Pengembangan model dilakukan, mengingat
belum ada insrumen-instrumen yang digunakan
sebagai pegangan untuk meningkatkan kinerja
fakultas (program studi) yang telah teruji
keefektifitasnya secara empiris. Oleh karena itu,
melalui pengembangan model ini akan terlihat
secara nyata bagaimana cara dan strategi yang
ditempuh untuk meningkatkan peran dosen
dalam pengembangan materi perkuliahan,
sehingga mahasiswa terlayani kebutuhannya
secara individual berdasarkan potensi masing-
masing dan meningkatkan prestasi akademis
mahasiswa
Rasionalitas lain tentang pentingnya
penelitian ini adalah perkembangan Program studi
dilingkungan perguruan tinggi FKIP Unhalu, maka
dipandang memiliki keutamaan terutama;
1. Memberikan terobosan baru pembelajaran yang
mampu menumbuhkan semangat dan
kepercayaan diri mahasiswa sehingga tercipta
lingkunga kampus yang harmonis.
2. Menerapkan pendekatan dan strategi
pembelajaran bermakna dalam mengedepankan
proses interaksi sosial antara dosen dan
mahasiswa sehingga tumbuh kecerdasan social.

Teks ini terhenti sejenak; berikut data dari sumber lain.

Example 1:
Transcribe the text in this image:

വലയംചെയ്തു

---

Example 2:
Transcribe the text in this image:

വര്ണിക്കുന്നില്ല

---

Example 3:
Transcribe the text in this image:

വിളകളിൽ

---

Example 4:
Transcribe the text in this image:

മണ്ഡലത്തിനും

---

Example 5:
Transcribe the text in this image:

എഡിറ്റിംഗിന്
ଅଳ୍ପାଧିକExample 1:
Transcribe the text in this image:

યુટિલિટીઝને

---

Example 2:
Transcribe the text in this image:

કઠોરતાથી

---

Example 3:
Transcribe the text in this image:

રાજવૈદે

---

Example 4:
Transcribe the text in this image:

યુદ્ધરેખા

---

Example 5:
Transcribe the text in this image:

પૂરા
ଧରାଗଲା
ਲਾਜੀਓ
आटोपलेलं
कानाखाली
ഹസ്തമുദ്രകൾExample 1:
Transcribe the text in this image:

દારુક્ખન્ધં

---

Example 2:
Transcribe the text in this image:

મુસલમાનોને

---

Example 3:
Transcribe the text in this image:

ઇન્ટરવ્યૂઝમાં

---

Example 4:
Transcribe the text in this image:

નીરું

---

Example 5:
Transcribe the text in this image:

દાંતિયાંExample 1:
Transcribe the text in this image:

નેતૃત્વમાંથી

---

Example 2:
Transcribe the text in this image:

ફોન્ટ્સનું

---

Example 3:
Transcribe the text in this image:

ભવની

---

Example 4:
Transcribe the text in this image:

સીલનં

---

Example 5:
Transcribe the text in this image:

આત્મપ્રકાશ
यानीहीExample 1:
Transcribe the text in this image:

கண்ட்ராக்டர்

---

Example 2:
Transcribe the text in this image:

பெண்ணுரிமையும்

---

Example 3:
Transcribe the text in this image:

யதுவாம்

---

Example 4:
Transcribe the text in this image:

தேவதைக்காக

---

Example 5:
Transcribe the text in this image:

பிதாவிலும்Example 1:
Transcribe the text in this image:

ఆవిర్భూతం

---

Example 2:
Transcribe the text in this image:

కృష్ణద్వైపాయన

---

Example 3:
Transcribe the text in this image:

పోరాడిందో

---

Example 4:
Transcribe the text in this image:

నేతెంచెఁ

3. Model pendidikan dan pembelajaran bermakna
membantu dosen dalam mengelola proses
pembelajaran menjadi lebih faktual, efisien dan
efektif, terutama dalam membangun/
mengkonstruksi kemampuan mahasiswa yang
dapat berpikir ekonomis dan ekonom yang
berpikir pendidik.
4. Memberikan kontribusi bagi Indonesia dalam
mengatasi ketimpangan sosial dan memberikan
model instrumen pengukuran yang dapat
dijadikan pilihan dalam mengidentifikasi
indikator-indikator kualitas fakultas.
5. Urgensi lain dari penelitian ini adalah berupa
luaran yang hendak dihasilkan dalam penelitian
ini, yaitu; a. penelitian ini adalah bagian dari
rencana program studi pendidikan ilmu
pengetahuan sosial (Ekonomi) FKIP Unhalu,
dalam rangka pengembangan kemampuan
penelitian Dosen terutama produk atau luaran
dari penelitian ini berupa pemodelan instrumen
kualitas pengajaran fakultas (program studi
pendidikan ekonomi);
23
TINJAUAN PUSTAKA
Kinerja diartikan sebagai hasil kerja
yang dapat dicapai dalam priode waktu tertentu.

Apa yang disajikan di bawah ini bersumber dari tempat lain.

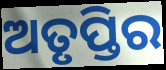
ଅତୃପ୍ତିରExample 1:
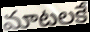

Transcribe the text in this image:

మాటలకే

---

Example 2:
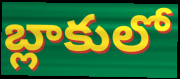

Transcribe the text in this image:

బ్లాకులో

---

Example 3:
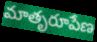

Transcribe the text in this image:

మాతృరూపేణ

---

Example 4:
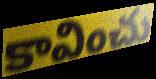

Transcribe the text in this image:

కావించు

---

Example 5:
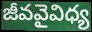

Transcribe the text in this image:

జీవవైవిధ్యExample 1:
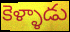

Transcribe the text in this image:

కెళ్ళాడు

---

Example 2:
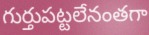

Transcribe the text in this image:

గుర్తుపట్టలేనంతగా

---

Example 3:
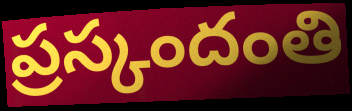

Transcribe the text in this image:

ప్రస్కందంతి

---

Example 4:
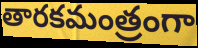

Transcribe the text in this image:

తారకమంత్రంగా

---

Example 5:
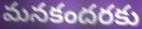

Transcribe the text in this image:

మనకందరకుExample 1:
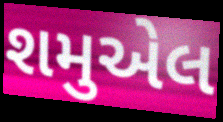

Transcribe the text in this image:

શમુએલ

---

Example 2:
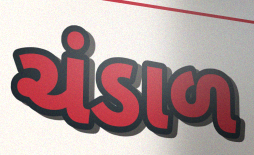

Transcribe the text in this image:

ચંડાળ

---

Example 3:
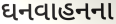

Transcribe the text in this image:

ઘનવાહનના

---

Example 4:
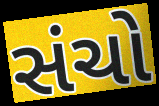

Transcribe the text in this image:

સંચો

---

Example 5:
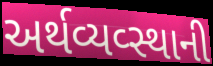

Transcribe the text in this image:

અર્થવ્યવ્સ્થાનીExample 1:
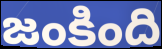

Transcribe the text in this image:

జంకింది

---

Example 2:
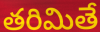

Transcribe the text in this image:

తరిమితే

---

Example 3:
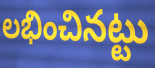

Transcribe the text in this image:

లభించినట్టు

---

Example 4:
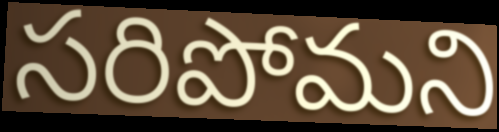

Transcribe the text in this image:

సరిపోమని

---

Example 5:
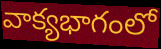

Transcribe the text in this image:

వాక్యభాగంలో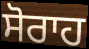
ਸੋਰਾਹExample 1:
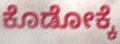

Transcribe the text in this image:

ಕೊಡೋಕ್ಕೆ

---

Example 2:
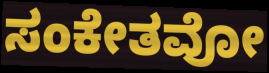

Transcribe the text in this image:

ಸಂಕೇತವೋ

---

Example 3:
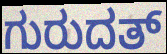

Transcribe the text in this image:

ಗುರುದತ್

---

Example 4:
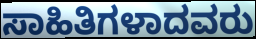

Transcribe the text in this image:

ಸಾಹಿತಿಗಳಾದವರು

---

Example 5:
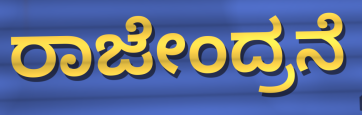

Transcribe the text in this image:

ರಾಜೇಂದ್ರನೆ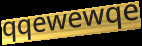
qqewewqe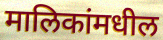
मालिकांमधीलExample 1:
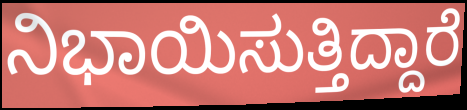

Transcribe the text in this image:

ನಿಭಾಯಿಸುತ್ತಿದ್ದಾರೆ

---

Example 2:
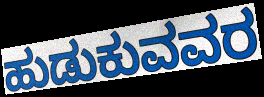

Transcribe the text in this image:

ಹುಡುಕುವವರ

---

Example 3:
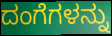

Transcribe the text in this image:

ದಂಗೆಗಳನ್ನು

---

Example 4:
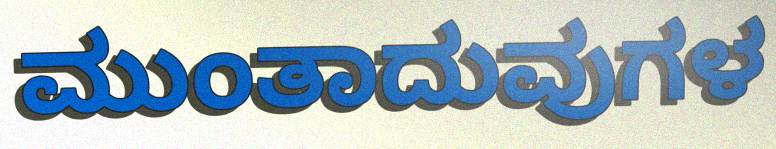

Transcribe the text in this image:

ಮುಂತಾದುವುಗಳ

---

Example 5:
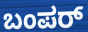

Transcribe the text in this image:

ಬಂಪರ್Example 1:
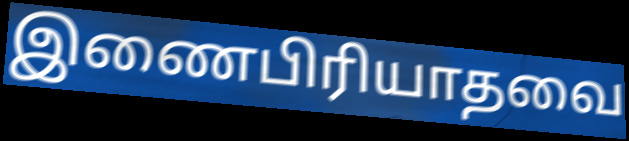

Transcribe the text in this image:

இணைபிரியாதவை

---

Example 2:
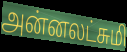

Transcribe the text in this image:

அன்னலட்சுமி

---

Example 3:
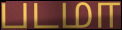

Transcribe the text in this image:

படமா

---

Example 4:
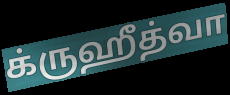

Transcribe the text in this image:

க்ருஹீத்வா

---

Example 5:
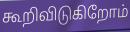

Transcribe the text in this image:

கூறிவிடுகிறோம்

Menurut Caster dan Gulledge (1999) dalam
Haryanto (2009: 152) bahwa secara akademis,
kinerja diartikan sebagai nilai-nilai akademis
yang dapat dicapai oleh mahasiswa dalam priode
waktu tertentu, biasanya dalam kurun waktu satu
semester.
Studi mengenai sikap merupakan studi
yang penting dalam bidang psikologi sosial.

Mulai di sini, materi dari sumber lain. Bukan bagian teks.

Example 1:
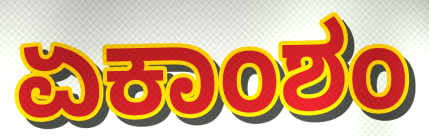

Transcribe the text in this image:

ಏಕಾಂಶಂ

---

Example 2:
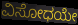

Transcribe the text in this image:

ವಿಸೋಧಯೇ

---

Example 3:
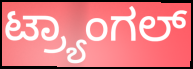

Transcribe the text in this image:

ಟ್ರ್ಯಾಂಗಲ್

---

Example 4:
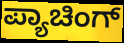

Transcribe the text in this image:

ಪ್ಯಾಚಿಂಗ್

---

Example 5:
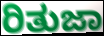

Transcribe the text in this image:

ರಿತುಜಾ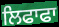
ਲਿਫਾਫਾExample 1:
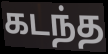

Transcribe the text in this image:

கடந்த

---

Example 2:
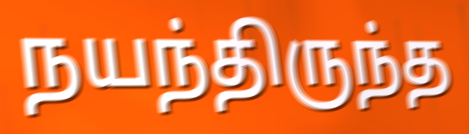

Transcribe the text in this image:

நயந்திருந்த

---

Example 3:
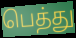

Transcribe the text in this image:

பெத்து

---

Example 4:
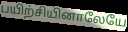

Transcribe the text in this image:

பயிற்சியினாலேயே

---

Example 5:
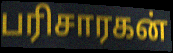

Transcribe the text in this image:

பரிசாரகன்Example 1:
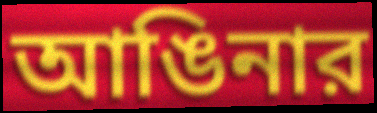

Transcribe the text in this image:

আঙিনার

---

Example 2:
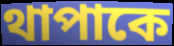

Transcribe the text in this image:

থাপাকে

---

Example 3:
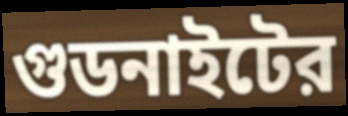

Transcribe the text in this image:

গুডনাইটের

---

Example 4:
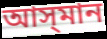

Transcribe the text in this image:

আস্‌মান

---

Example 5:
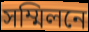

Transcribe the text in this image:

সম্মিলনেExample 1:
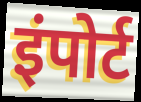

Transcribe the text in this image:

इंपोर्ट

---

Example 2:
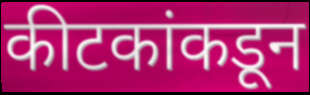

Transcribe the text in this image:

कीटकांकडून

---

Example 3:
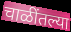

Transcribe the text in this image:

चाळींतल्या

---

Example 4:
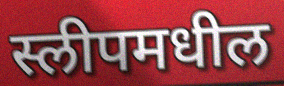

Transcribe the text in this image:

स्लीपमधील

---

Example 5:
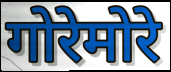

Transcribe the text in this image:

गोरेमोरेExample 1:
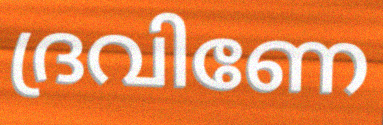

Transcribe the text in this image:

ദ്രവിണേ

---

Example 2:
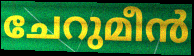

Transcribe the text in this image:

ചേറുമീൻ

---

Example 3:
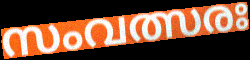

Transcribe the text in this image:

സംവത്സരഃ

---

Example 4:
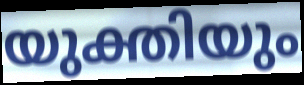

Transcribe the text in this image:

യുക്തിയും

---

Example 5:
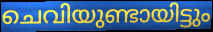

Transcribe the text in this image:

ചെവിയുണ്ടായിട്ടും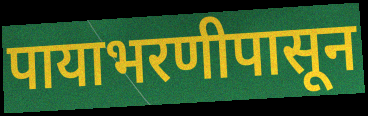
पायाभरणीपासून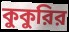
কুকুরির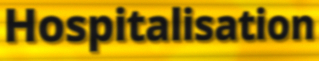
Hospitalisation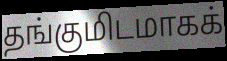
தங்குமிடமாகக்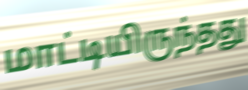
மாட்டியிருந்தது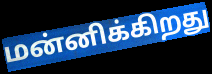
மன்னிக்கிறது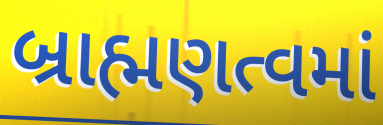
બ્રાહ્મણત્વમાંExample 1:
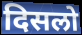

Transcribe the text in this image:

दिसलो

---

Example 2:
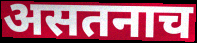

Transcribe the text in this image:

असतनाच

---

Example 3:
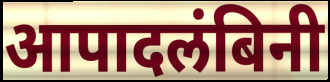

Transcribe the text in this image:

आपादलंबिनी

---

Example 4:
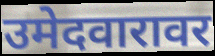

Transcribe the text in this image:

उमेदवारावर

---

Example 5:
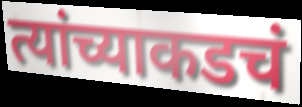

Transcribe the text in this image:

त्यांच्याकडचं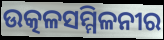
ଉତ୍କଳସମ୍ମିଳନୀରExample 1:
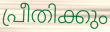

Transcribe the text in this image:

പ്രീതിക്കും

Konsep tentang sikap sendiri telah melahirkan
berbagai macam pengertian diantara para ahli
psikologi. Sikap pada awalnya diartikan sebagai
suatu syarat untuk munculnya suatu tindakan.
Konsep itu kemudian berkembang semakin luas
dan digunakan untuk menggambarkan adanya
suatu niat yang khusus atau umum, berkaitan
dengan kontrol terhadap respon pada keadaan
tertentu.
Sikap sebagai kesediaan yang diarahkan
untuk menilai atau menanggapi sesuatu.
Kesiapan yang dimaksudkan merupakan
kecenderungan yang potensial untuk bereaksi
dengan cara tertentu apabila individu dihadapkan
pada suatu stimulus yang menghendaki adanya
respon. Dasar pemikiran ini bahwa suatu sikap
merupakan konstelasi komponen kognitif, afektif
dan konatif yang saling berinteraksi di dalam
memahami, merasakan dan berperilaku terhadap
suatu objek. Sejalan dengan itu menurut Secord dan
Bacman (1964) dalam Mueller (1996) membagi
sikap menjadi tiga komponen yang dijelaskan
sebagai berikut:
a. Komponen kognitif, adalah komponen yang
terdiri dari pengetahuan Pengetahuan inilah
yang akan membentuk keyakinan dan
pendapat tertentu tentang objek sikap.
b. Komponen afektif, adalah komponen yang
berhubungannya dengan perasaan senang
atau tidak senang, sehingga bersifat evaluatif.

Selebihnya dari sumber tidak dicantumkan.